WRITTEN REQUEST →
Arrange the lines below as a numbered list, starting at the beginning of the entries and ending at the line that contains "edge [color=midnightblue dir=back", with both ends included and blank lines omitted. Leave the pictures out of the list.

DATASET →
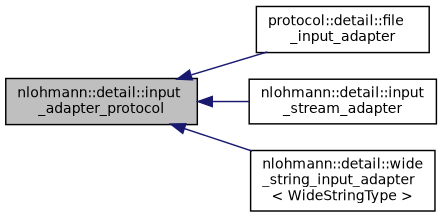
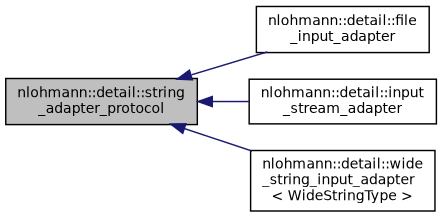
  digraph {
    rankdir=LR
    node [color=black fillcolor=white fontname=Helvetica fontsize=10 shape=record style=filled]
    edge [color=midnightblue dir=back fontname=Helvetica fontsize=10 labelfontname=Helvetica labelfontsize=10 style=solid]
-   n1 [fillcolor=grey75 fontcolor=black height=0.2 label="nlohmann::detail::input\l_adapter_protocol" width=0.4]
-   n2 [height=0.2 label="protocol::detail::file\l_input_adapter" width=0.4]
+   n1 [fillcolor=grey75 fontcolor=black height=0.2 label="nlohmann::detail::string\l_adapter_protocol" width=0.4]
+   n2 [height=0.2 label="nlohmann::detail::file\l_input_adapter" width=0.4]
    n3 [height=0.2 label="nlohmann::detail::input\l_stream_adapter" width=0.4]
    n4 [height=0.2 label="nlohmann::detail::wide\l_string_input_adapter\l\< WideStringType \>" width=0.4]
    n1 -> n2
    n1 -> n3
    n1 -> n4
  }
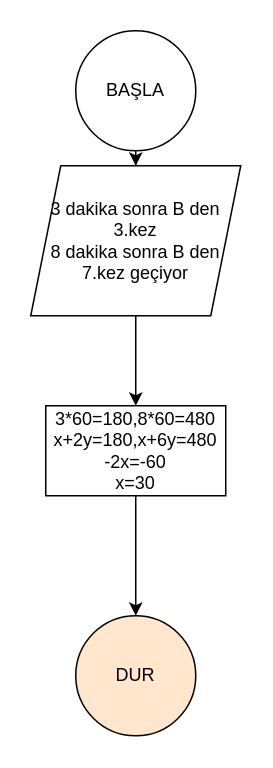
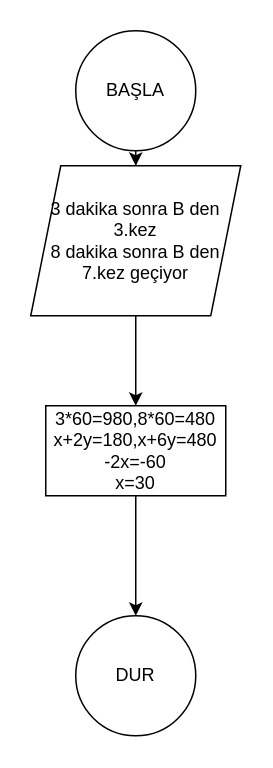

SOLUTION →
1.   digraph {
2.     rankdir=LR
3.     node [color=black fillcolor=white fontname=Helvetica fontsize=10 shape=record style=filled]
4.     edge [color=midnightblue dir=back fontname=Helvetica fontsize=10 labelfontname=Helvetica labelfontsize=10 style=solid]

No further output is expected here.